Speaking of playing according to the rules…
Know the rules!
At the time he hit his tee shot right of right on the 13th hole, many of the commentators were talking about how Spieth should have gone back to the tee and played from there.
Certainly, he had that option, but his other options were to play the ball as it lied or to take an unplayable lie.
The pros have the advantage of having rules officials with them to explain their options and ensure they are playing according to the rules (which calls into question why any player on any major tour would ever take an improper drop.)
Because we don’t always have officials to assist us, we have to know the rules so we can play within them and ensure our competitors do, too.
I’m not saying you have to know every single rule inside and out (although I would hardly fault with anyone for wanting to.) What I’m saying is you should be familiar with your options under the rules for most situations you might encounter.
Knowing the rules can save you time, strokes, and long walks back to the tee to reload.
Focus on hitting greens in regulation and putting
Jordan Spieth ranked tied for 100th for the week in hitting fairways at Birkdale and will never be called a long hitter off the tee, but he was tied for 3rd in greens in regulation and 16th in average putts per round.
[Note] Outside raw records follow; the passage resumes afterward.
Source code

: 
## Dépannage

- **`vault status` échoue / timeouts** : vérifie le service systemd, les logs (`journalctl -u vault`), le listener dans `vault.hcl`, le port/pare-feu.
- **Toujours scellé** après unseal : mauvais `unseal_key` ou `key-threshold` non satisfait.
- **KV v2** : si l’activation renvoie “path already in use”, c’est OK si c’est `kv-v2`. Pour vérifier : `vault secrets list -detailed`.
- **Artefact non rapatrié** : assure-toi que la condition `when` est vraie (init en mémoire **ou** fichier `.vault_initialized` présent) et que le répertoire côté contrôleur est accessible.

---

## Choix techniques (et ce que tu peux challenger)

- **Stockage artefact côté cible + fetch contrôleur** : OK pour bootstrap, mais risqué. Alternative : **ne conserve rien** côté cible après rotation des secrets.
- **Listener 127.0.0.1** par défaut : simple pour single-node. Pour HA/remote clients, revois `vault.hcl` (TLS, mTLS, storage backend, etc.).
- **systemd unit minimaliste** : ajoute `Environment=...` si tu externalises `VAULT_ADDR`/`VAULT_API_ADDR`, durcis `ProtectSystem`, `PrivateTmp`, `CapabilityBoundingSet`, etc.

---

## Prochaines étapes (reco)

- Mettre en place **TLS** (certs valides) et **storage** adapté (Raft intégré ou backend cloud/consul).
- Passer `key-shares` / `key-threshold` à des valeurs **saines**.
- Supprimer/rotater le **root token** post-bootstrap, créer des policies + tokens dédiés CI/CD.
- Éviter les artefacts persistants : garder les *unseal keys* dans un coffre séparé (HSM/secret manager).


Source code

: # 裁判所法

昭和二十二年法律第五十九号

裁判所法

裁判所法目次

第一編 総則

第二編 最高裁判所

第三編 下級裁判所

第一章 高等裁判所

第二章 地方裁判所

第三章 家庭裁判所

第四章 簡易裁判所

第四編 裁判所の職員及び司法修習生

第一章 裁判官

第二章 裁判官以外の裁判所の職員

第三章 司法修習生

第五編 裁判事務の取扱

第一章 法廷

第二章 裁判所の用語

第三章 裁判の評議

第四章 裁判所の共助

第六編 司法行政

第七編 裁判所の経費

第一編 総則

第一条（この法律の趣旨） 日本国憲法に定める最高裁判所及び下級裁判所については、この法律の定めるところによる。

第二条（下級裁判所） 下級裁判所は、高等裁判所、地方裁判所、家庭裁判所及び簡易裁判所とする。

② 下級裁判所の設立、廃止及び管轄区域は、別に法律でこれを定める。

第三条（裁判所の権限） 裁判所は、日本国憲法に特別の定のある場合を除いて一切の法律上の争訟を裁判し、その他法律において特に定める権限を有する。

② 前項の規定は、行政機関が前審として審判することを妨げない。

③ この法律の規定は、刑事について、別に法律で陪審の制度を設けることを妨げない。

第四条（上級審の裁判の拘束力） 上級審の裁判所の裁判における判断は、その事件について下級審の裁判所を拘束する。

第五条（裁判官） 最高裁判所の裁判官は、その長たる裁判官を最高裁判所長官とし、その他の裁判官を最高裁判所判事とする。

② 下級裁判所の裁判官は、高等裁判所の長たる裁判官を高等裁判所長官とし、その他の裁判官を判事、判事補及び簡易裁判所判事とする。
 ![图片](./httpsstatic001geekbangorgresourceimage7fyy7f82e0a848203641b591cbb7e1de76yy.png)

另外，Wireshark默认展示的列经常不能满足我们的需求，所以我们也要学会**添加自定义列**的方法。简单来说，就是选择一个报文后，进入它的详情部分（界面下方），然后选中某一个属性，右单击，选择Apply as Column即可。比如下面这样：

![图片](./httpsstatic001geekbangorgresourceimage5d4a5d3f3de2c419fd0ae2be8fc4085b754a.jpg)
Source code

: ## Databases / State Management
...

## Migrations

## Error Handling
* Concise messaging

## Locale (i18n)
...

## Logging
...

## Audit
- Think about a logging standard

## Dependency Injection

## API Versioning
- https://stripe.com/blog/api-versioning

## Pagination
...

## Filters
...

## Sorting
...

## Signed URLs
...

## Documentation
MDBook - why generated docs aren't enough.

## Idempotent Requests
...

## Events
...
He made a clutch putt after clutch putt on the last six holes, including a bomb for eagle on 15, and the testy bogey on 13.
All of this goes to show that you don’t have to be the longest off the tee and you don’t have to hit every fairway, but if you can get your ball on the green and make some putts, you can perform. Obviously, this tournament and this course allow for more playability if you miss the fairway when compared to the U.S. Open, but the point is that length off the tee and hitting a massive number of fairways is not going to improve your scores the way getting on the green more often and making putts will.
The temptation is to blast drivers on the driving range because it’s fun to swing hard and watch the ball sail off into the distance, but if you devote more time to your short irons on the range and your putting on the practice green, you are going to see your scores improve dramatically and quickly.
Remember, 67% of the game is played from 150 and closer to the green, and half the game is played on the green. Let me say that again: HALF the game is played on the green! So, even if you don’t practice your short and middle irons, you can take strokes off your game simply by practicing lag putting and knocking down putts from inside six feet.
Just like the Champion Golfer of the Year for 2017.